Thursday, July 30, 2015

Is Neo-Darwinian Exposition Often a Case of Science Fiction or Fiction Science?

In my book, The Integration of Faith and Learning: A Worldview Approach, I referenced William D. Romey's article, "Science as Fiction or Nonfiction: A Physical Scientist's View from a General Semantics Perspective" (ETC, 37:3, Fall 1980, 201-207) in which Professor Romey says, "It is time to recognize the fictional dimension of all science and to acknowledge what is often thought 'pure' is a blend of fictional and nonfictional elements. . . ." He notes that inferences in science often involve "a leap across a gap of unknown dimensions," and that "any inference, then, may not be far from a flight of fantasy."
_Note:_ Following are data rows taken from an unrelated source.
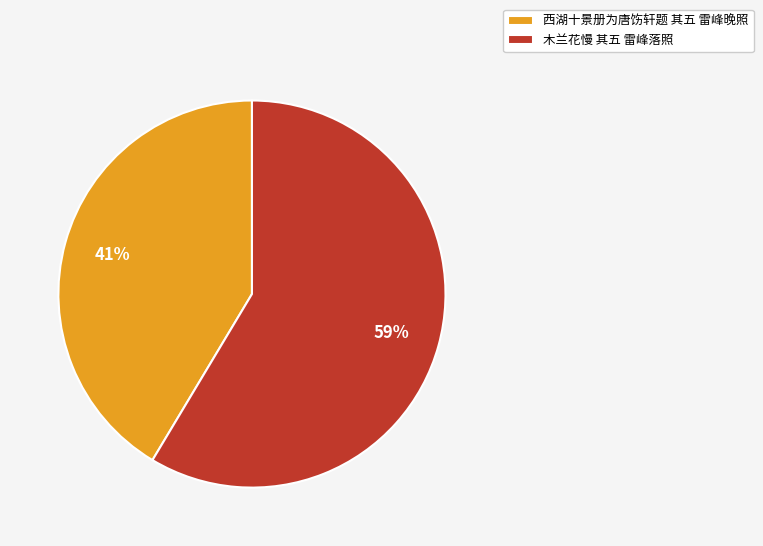

Which category accounts for the majority?

木兰花慢 其五 雷峰落照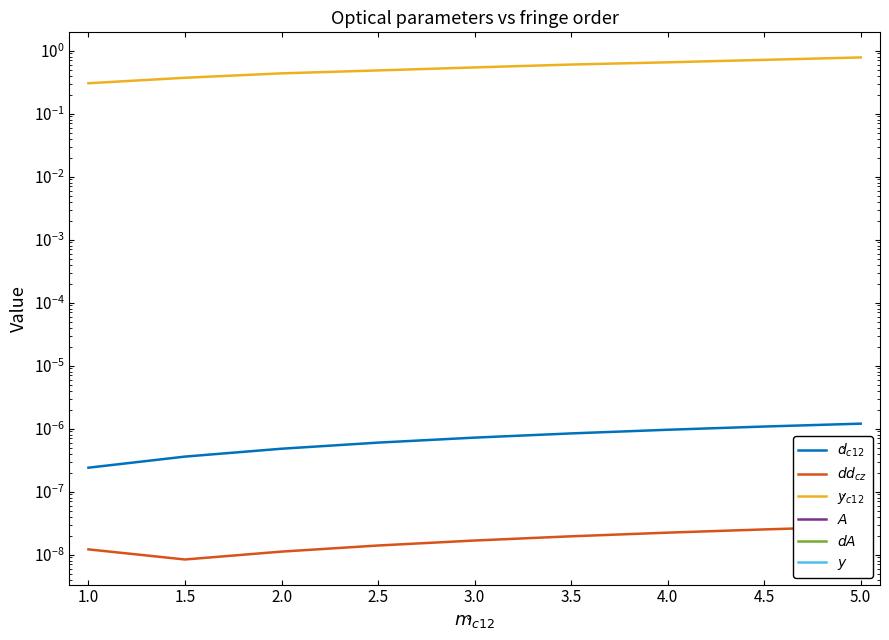

What is the label of the 9th point from the left?

5.0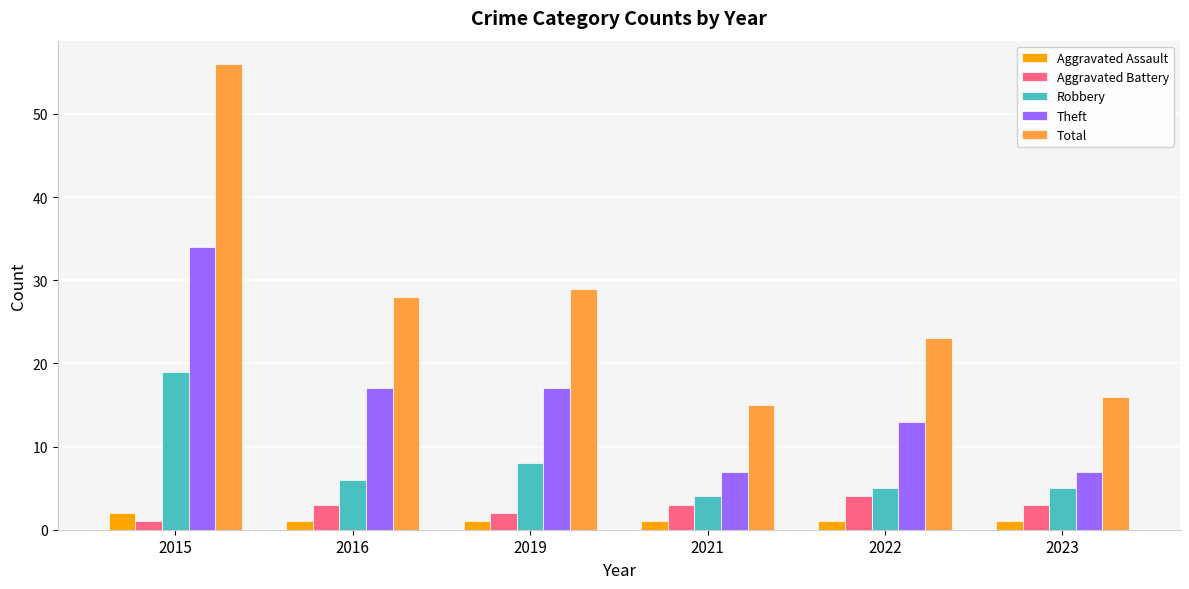

At which label is Aggravated Battery closest to 2?

2019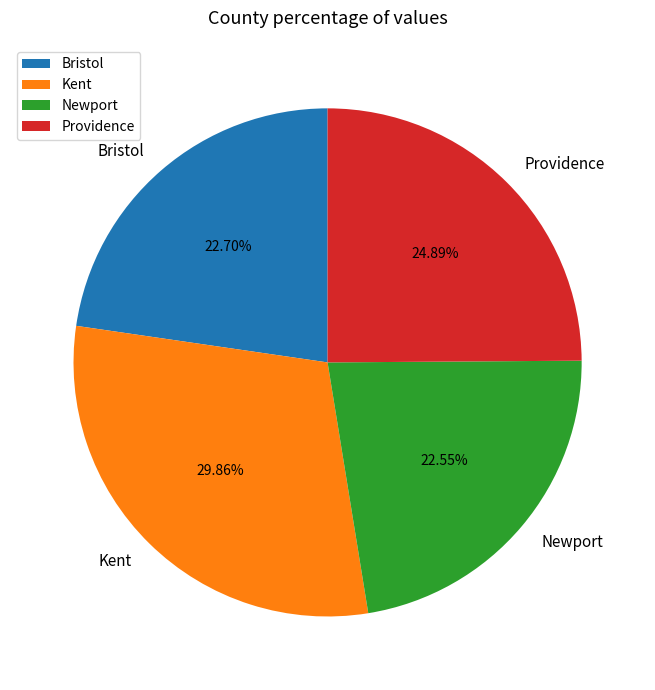

Is Newport the majority of the pie?

No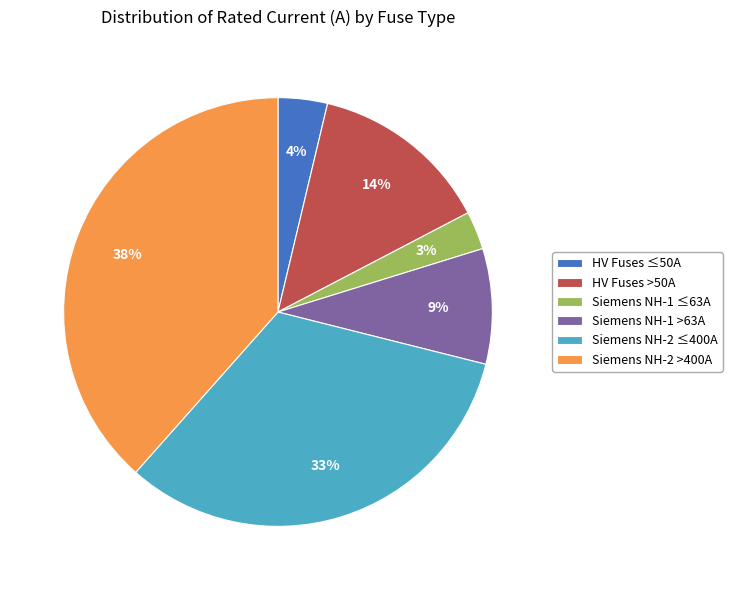

Approximately how many times larger is the value at HV Fuses ≤50A compared to Siemens NH-1 >63A?

0.4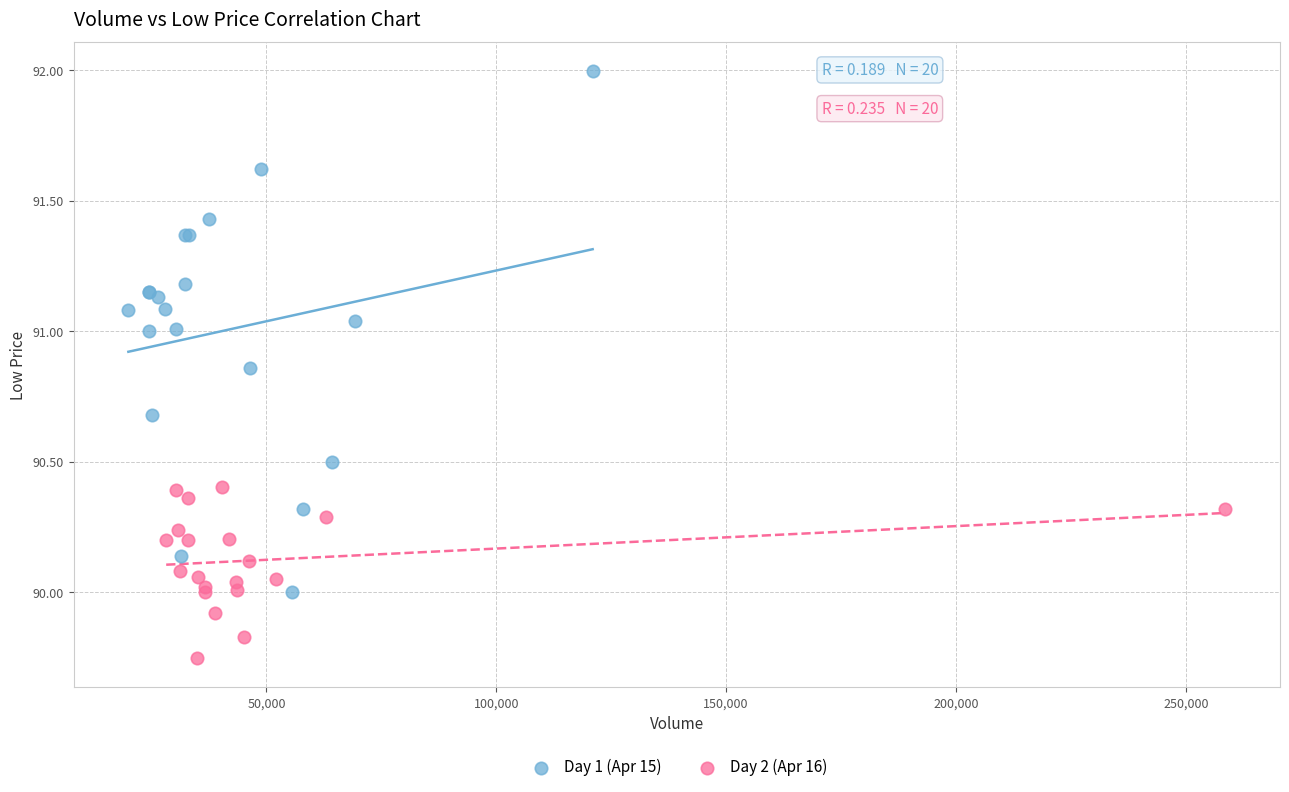

Which series reaches the maximum Y coordinate?

Day 1 (Apr 15)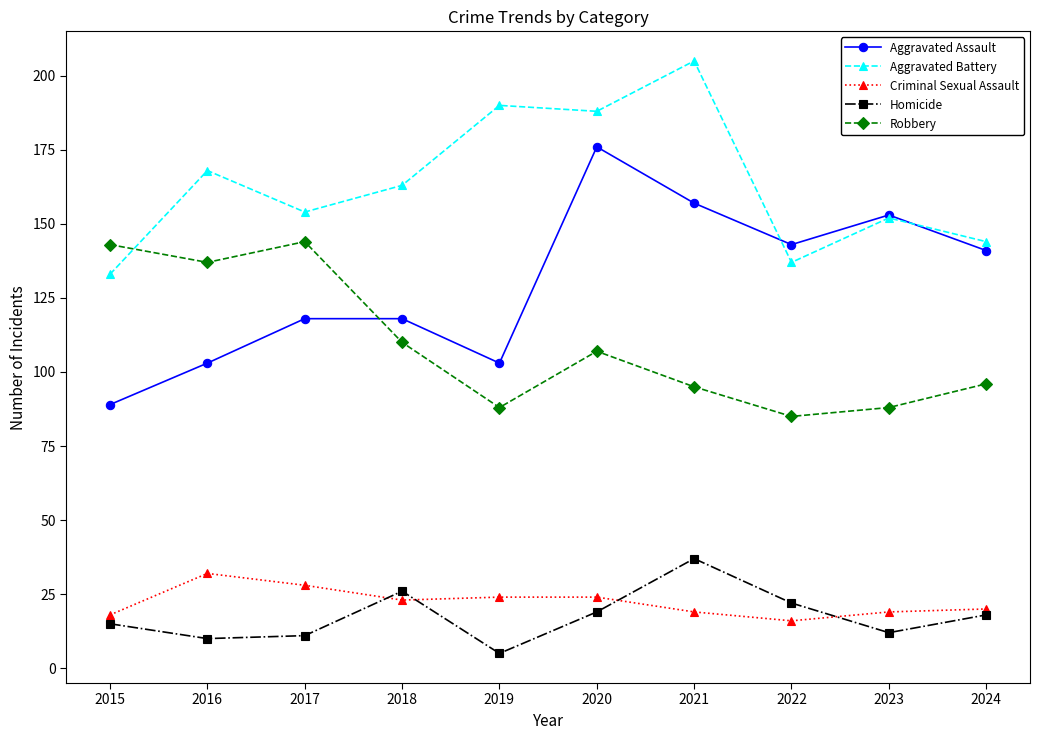

At which label does Criminal Sexual Assault first exceed 23?

2016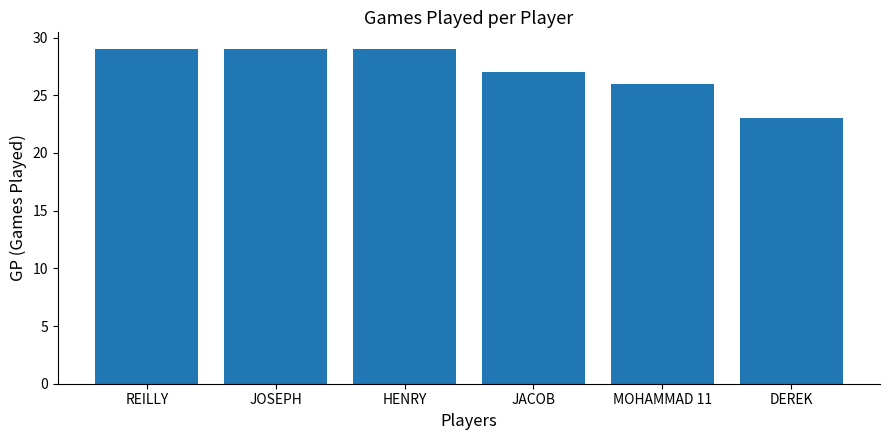

The chart shows a value of 29 at HENRY. True or false?

True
What brought these comments to mind was a book review by S. I. Hayakawa, that famed semanticist, discussing science fiction and L. Ron Hubbard's book, Dianetics. (ETC, 8:4, Summer, 1951, 280-293). In that review, Professor Hayakawa describes "the dangers entailed in the profession of science-fiction writing." How he describes the practice reminds me of how discussions of evolutionary "facts" and processes are often presented. Read Hayakawa's description  here and see if it doesn't resonate with a lot of Neo-Darwinist rhetoric:

"The art consists in concealing from the reader, for novelistic purposes, the distinctions between established scientific facts, almost-established scientific hypotheses, scientific conjectures, and imaginative extrapolations far beyond what has even been conjectured. The danger of this technique lies in the fact that . . . the writer . . . may eventually succeed in concealing the distinction between his facts and his imaginings from himself." As a result, adds Hayakawa, the writer's imaginings can "acquire so vivid a verbal existence that they may begin to  have, in the writer's evaluations, 'actual' existence."

From a semantics perspective, you could say that such writers have imprisoned themselves in their own verbal cage. Or, from a more ordinary perspective, it could be said that they have come to believe their own propaganda.